The city says that it has asked the province to appoint a conciliator to assist in negotiations with a union representing thousands of its outside workers.

Deputy Mayor Denzil Minnan-Wong, who is the chair of the city’s collective bargaining subcommittee, said in a statement that the request was made in December after CUPE Local 416 “issued dates for a strike vote in January.”

He said that the move is a “normal step in collective bargaining,” though it is also required before any party can be in a legal strike or lockout position.

“The city’s objective is to reach agreements that are fair to our employees and affordable for our residents and businesses,” Minnan-Wong said.

CUPE 416 represents the city’s 5,000 outside workers, including snowplow operators, paramedics, garbage collectors, and park staff.

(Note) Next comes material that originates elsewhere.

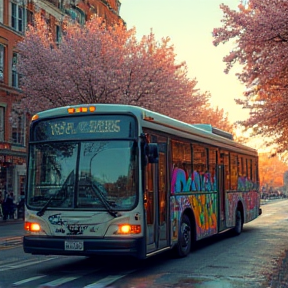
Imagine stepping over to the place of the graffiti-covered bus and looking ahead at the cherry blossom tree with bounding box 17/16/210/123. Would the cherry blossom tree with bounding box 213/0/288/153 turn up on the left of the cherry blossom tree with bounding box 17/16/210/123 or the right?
right

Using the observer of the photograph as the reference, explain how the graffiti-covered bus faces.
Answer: facing the viewer and to the left of the viewer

The union has been without a contract since Dec. 31 but the city says that negotiations have actually been ongoing for the last three months with the two sides already having reached agreement on “a number of items.”

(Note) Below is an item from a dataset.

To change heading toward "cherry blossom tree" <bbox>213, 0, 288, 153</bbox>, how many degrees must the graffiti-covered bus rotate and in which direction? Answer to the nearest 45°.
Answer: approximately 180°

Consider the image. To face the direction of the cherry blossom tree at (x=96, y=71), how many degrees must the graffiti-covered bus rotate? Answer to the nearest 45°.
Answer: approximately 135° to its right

In December, however, the union posted an update to members on its website suggesting that negotiations were far from harmonious.

The update said that the city had proposed “concessions” and “two-tier contract provisions” which would “adversely impact and create division among the membership.”

“From our perspective this doesn’t really change much,” CUPE Local 416 President Eddie Mariconda said in a statement issued on Thursday. “Our goal remains the same, we are seeking a contract that protects the services that residents of Toronto use, and respects the hard work that our members do to provide these services. After some very productive negotiations, we are looking forward to working with the conciliation officer to achieve that contract.”

The union representing the city’s inside workers, CUPE 79, has also been without a contract since Dec. 31. Separate negotiations with the leadership of that union are ongoing.